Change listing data
###
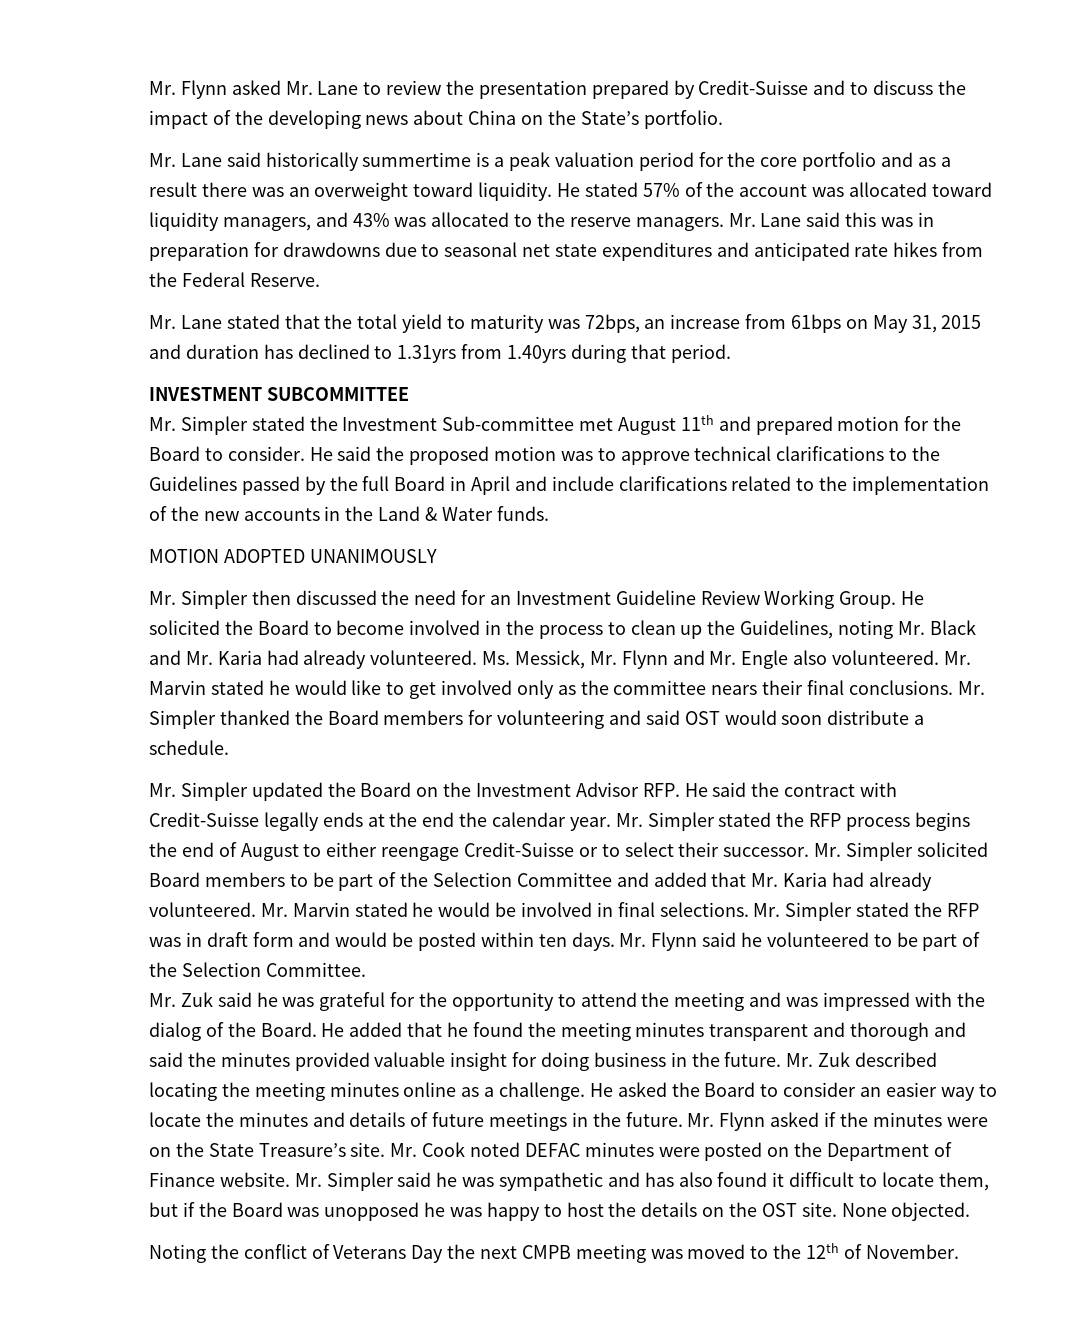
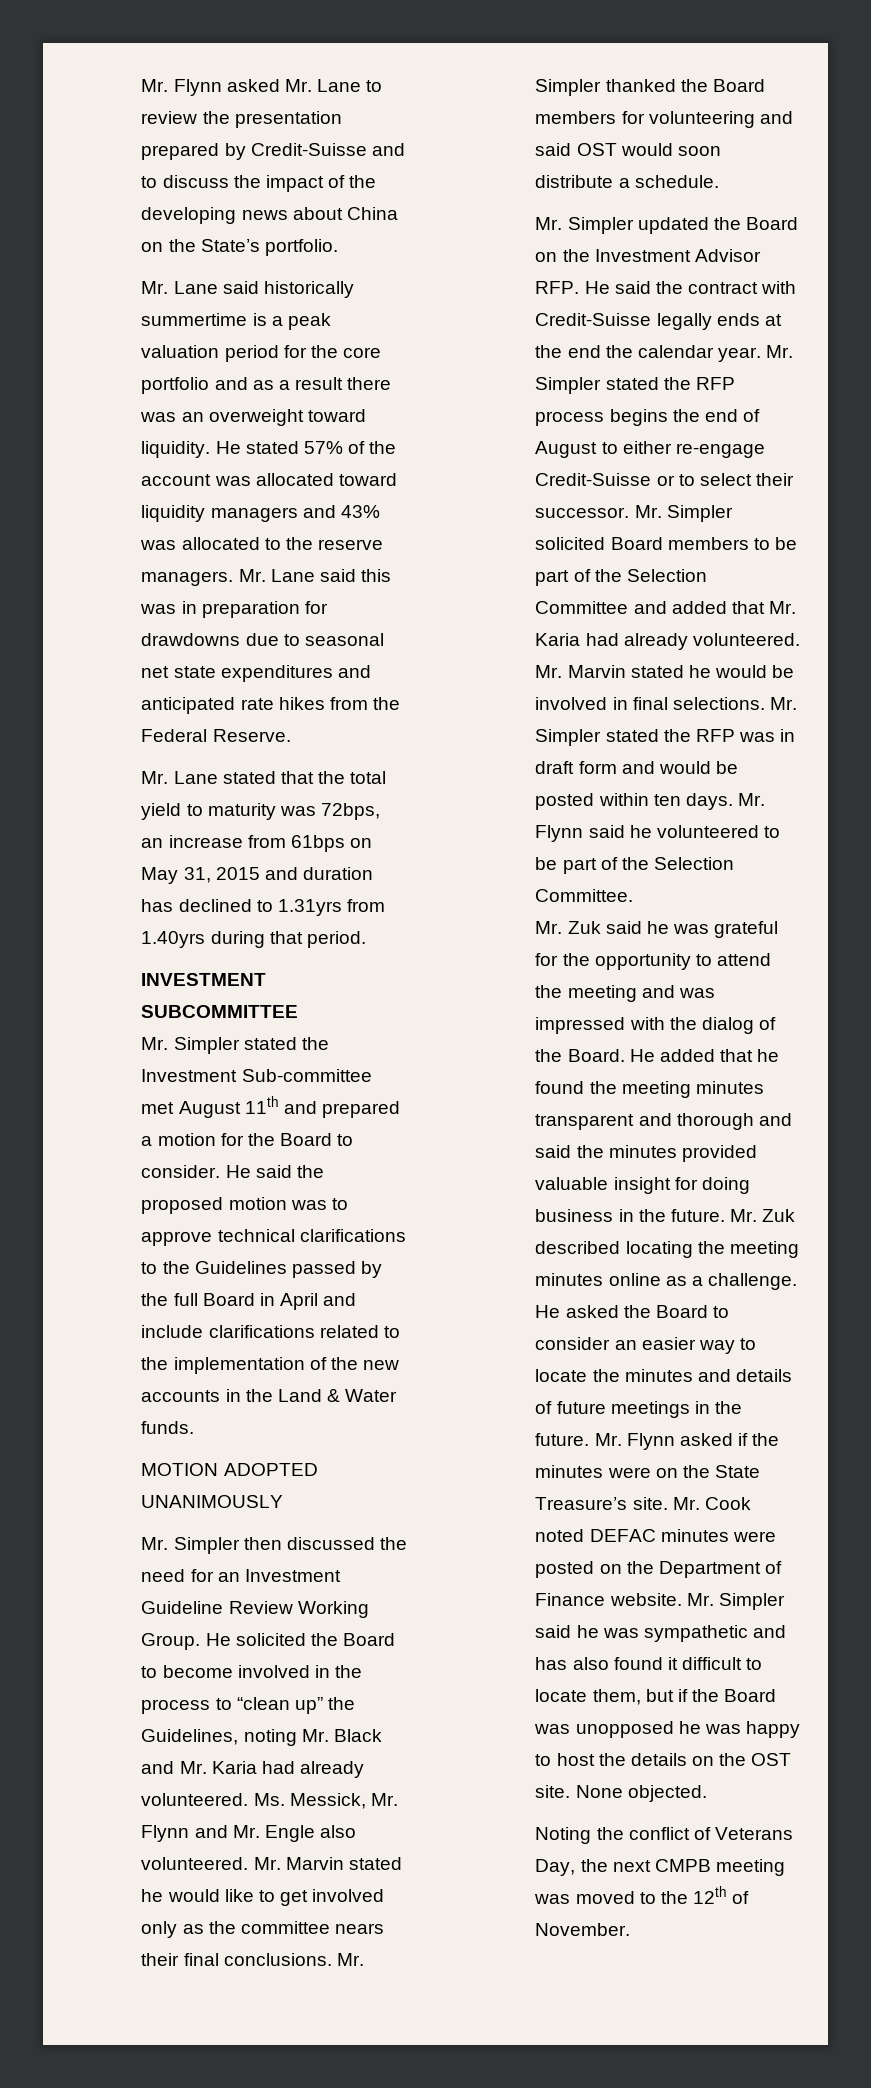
[222,217,311,231] managers, -> [210,507,298,522] managers
(833, 425) none -> [141,1136,153,1146] a
[630,620,703,639] clean up -> [236,1697,323,1714] “clean up”
[381,847,460,861] reengage -> [675,443,765,458] re-engage
[411,1245,444,1263] Day -> [535,1859,576,1876] Day,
###
Word for word, return the entries above, but without any pictures.

[222,217,311,231] managers, -> [210,507,298,522] managers
(833, 425) none -> [141,1136,153,1146] a
[630,620,703,639] clean up -> [236,1697,323,1714] “clean up”
[381,847,460,861] reengage -> [675,443,765,458] re-engage
[411,1245,444,1263] Day -> [535,1859,576,1876] Day,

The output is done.